#### [TO DO]
Reproduce all of the lines below with every occurrence of "pose" substituted by "view" and nothing else altered. Omit the pictures from the output.

## start

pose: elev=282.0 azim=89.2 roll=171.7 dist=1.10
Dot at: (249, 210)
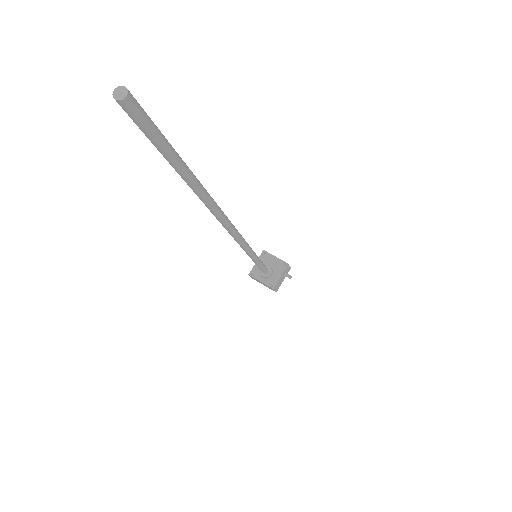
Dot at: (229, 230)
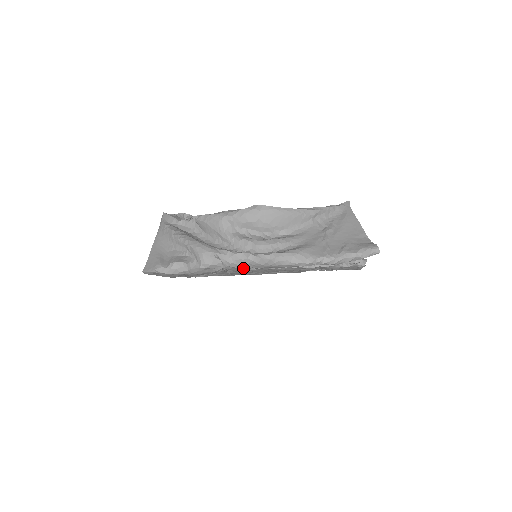
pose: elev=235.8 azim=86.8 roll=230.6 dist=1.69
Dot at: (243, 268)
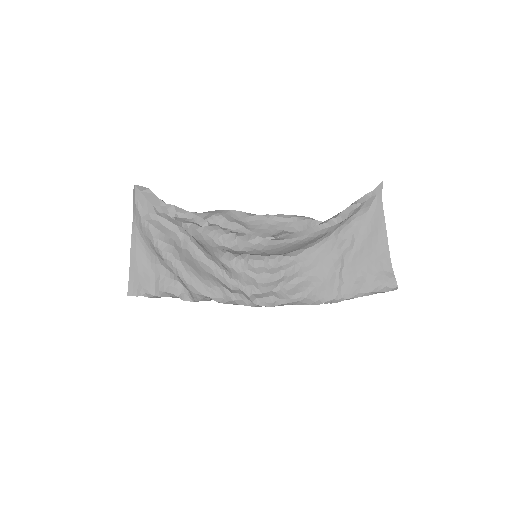
Dot at: occluded
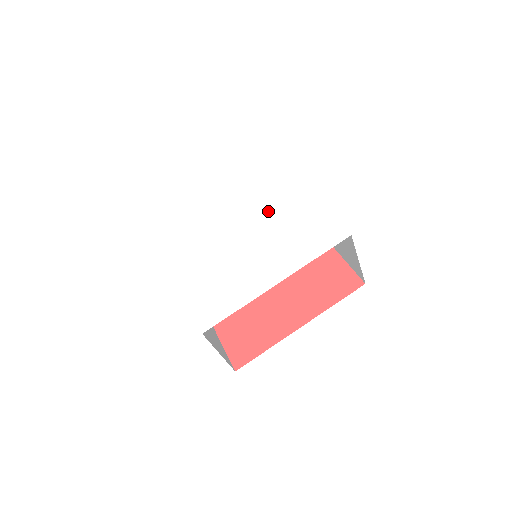
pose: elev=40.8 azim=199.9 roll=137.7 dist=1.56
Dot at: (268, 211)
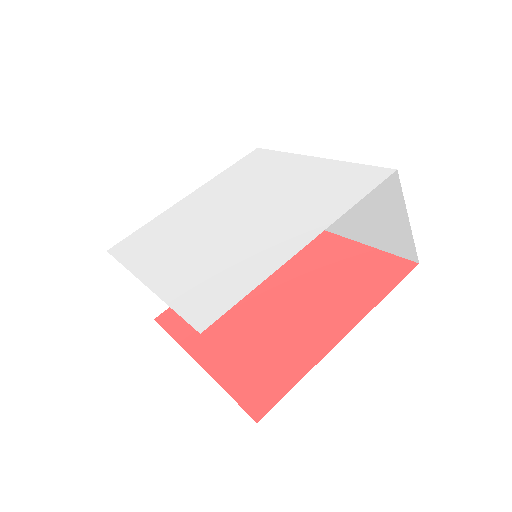
Dot at: (265, 187)
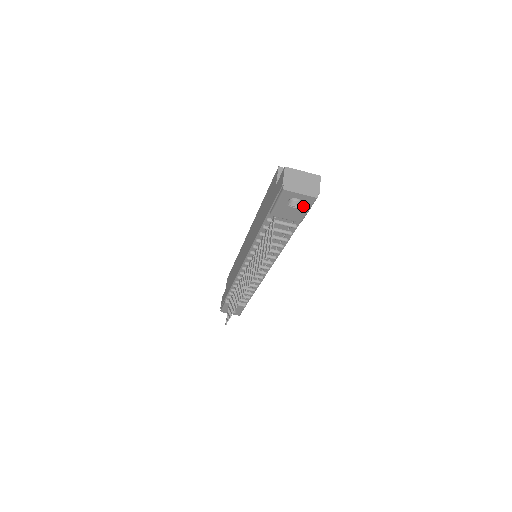
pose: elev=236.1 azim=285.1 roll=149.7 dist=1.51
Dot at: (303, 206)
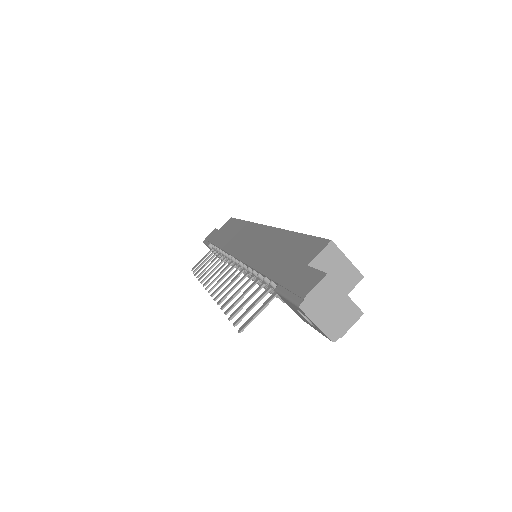
Dot at: (314, 326)
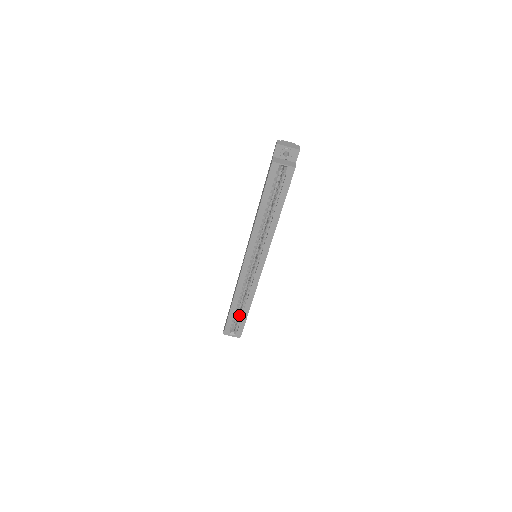
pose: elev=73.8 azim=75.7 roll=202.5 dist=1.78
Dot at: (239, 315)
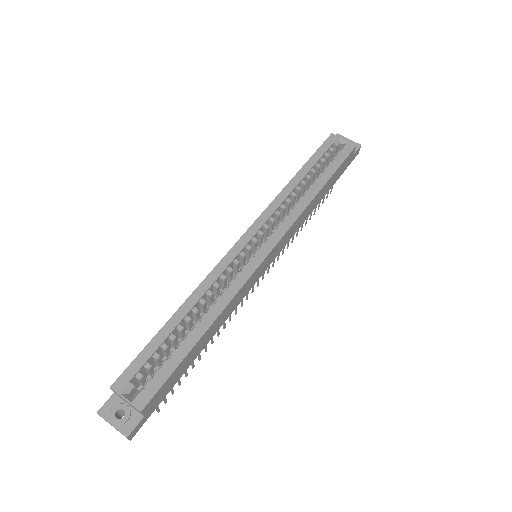
Dot at: occluded
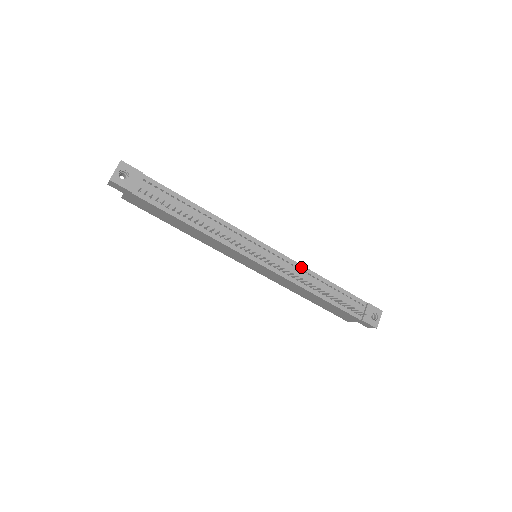
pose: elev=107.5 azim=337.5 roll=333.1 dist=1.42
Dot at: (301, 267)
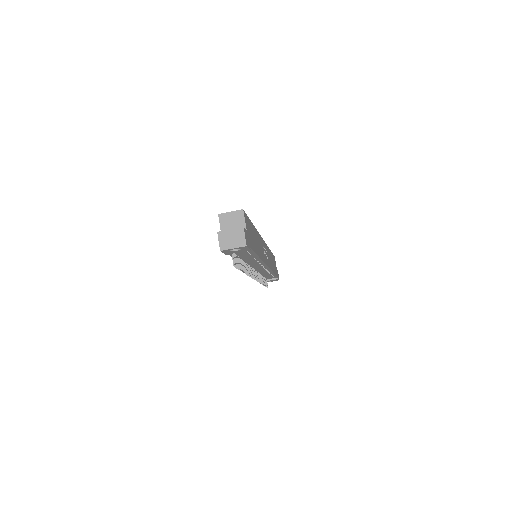
Dot at: (270, 271)
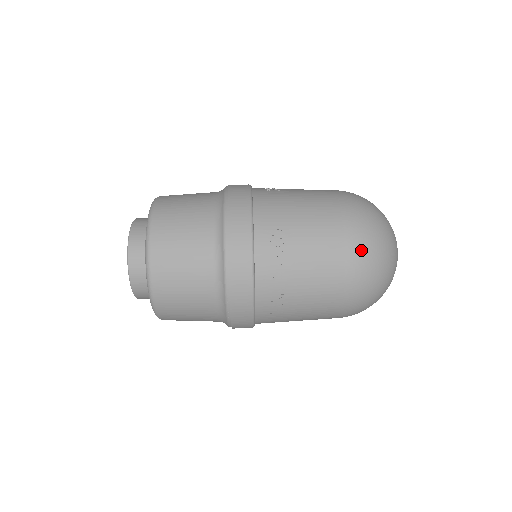
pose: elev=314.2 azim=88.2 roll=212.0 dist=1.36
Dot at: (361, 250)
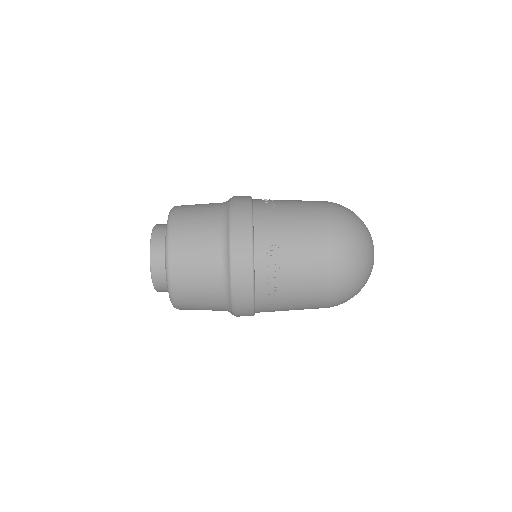
Dot at: (342, 262)
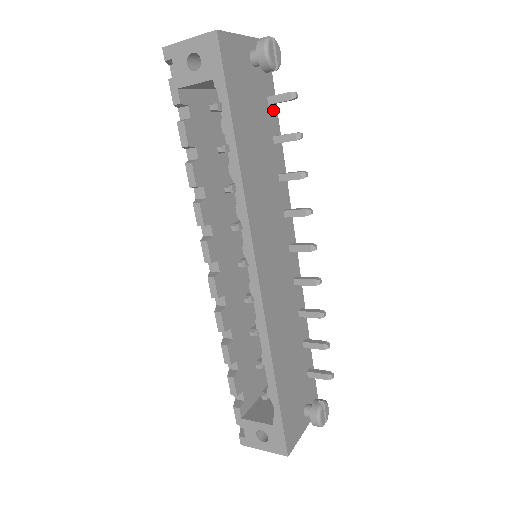
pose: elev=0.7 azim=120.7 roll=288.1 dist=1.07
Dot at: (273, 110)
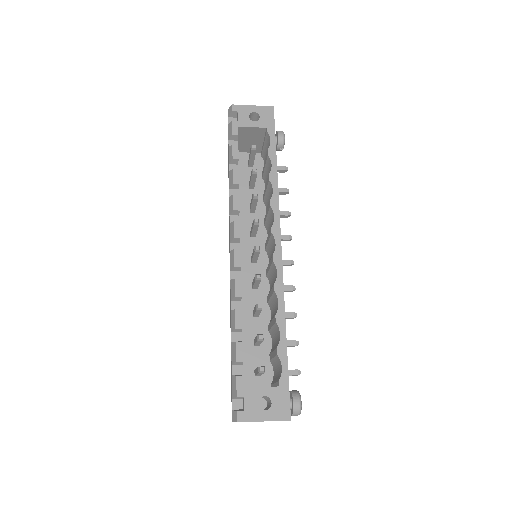
Dot at: occluded
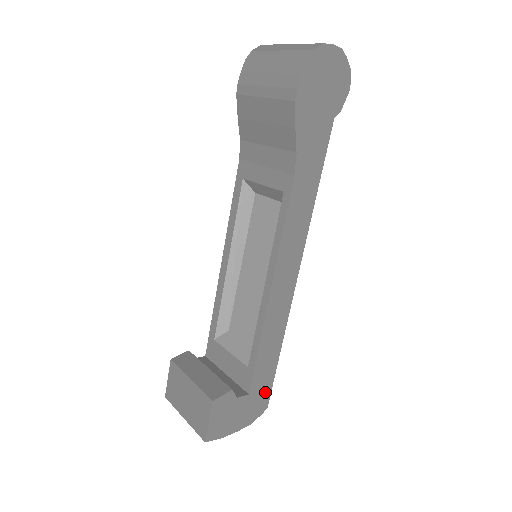
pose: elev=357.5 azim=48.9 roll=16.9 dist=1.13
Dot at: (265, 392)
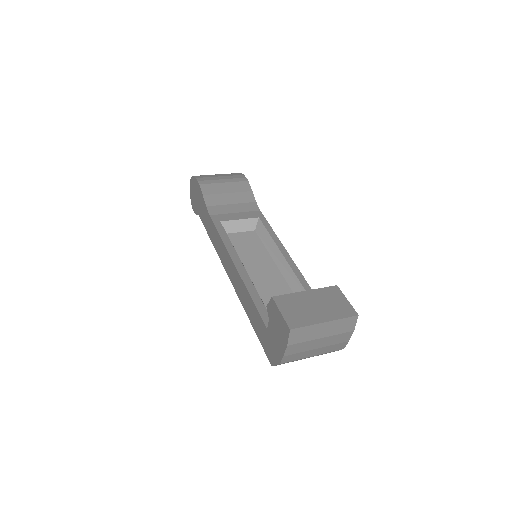
Dot at: occluded
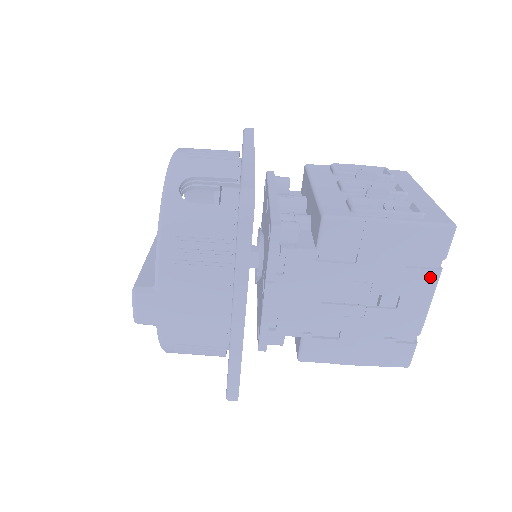
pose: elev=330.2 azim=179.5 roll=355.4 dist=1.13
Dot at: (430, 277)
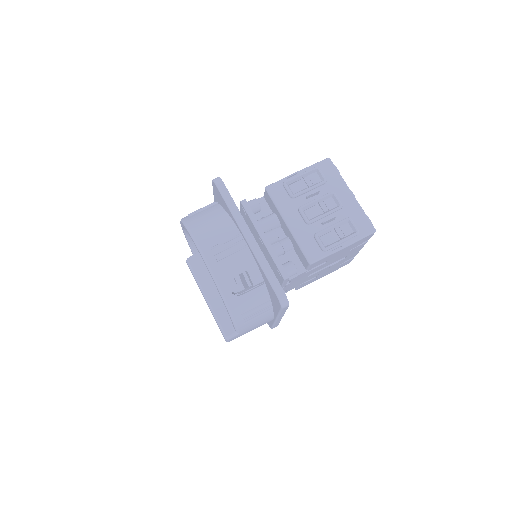
Dot at: (362, 245)
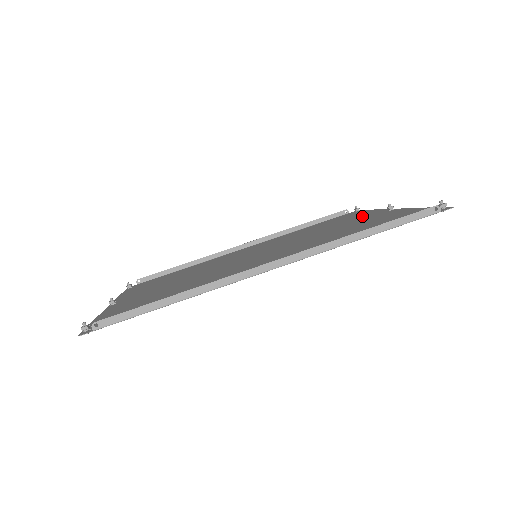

## end

#### [SOLVED EXERCISE]
view: elev=282.0 azim=89.2 roll=171.7 dist=1.10
Dot at: (249, 210)
Dot at: (229, 230)
view: elev=235.8 azim=86.8 roll=230.6 dist=1.69
Dot at: (243, 268)
Dot at: occluded
view: elev=40.8 azim=199.9 roll=137.7 dist=1.56
Dot at: (268, 211)
Dot at: (265, 187)
view: elev=236.1 azim=285.1 roll=149.7 dist=1.51
Dot at: (303, 206)
Dot at: (314, 326)
view: elev=73.8 azim=75.7 roll=202.5 dist=1.78
Dot at: (239, 315)
Dot at: occluded
view: elev=107.5 azim=337.5 roll=333.1 dist=1.42
Dot at: (301, 267)
Dot at: (270, 271)
view: elev=314.2 azim=88.2 roll=212.0 dist=1.36
Dot at: (361, 250)
Dot at: (342, 262)
view: elev=0.7 azim=120.7 roll=288.1 dist=1.07
Dot at: (273, 110)
Dot at: occluded
view: elev=357.5 azim=48.9 roll=16.9 dist=1.13
Dot at: (265, 392)
Dot at: occluded
view: elev=330.2 azim=179.5 roll=355.4 dist=1.13
Dot at: (430, 277)
Dot at: (362, 245)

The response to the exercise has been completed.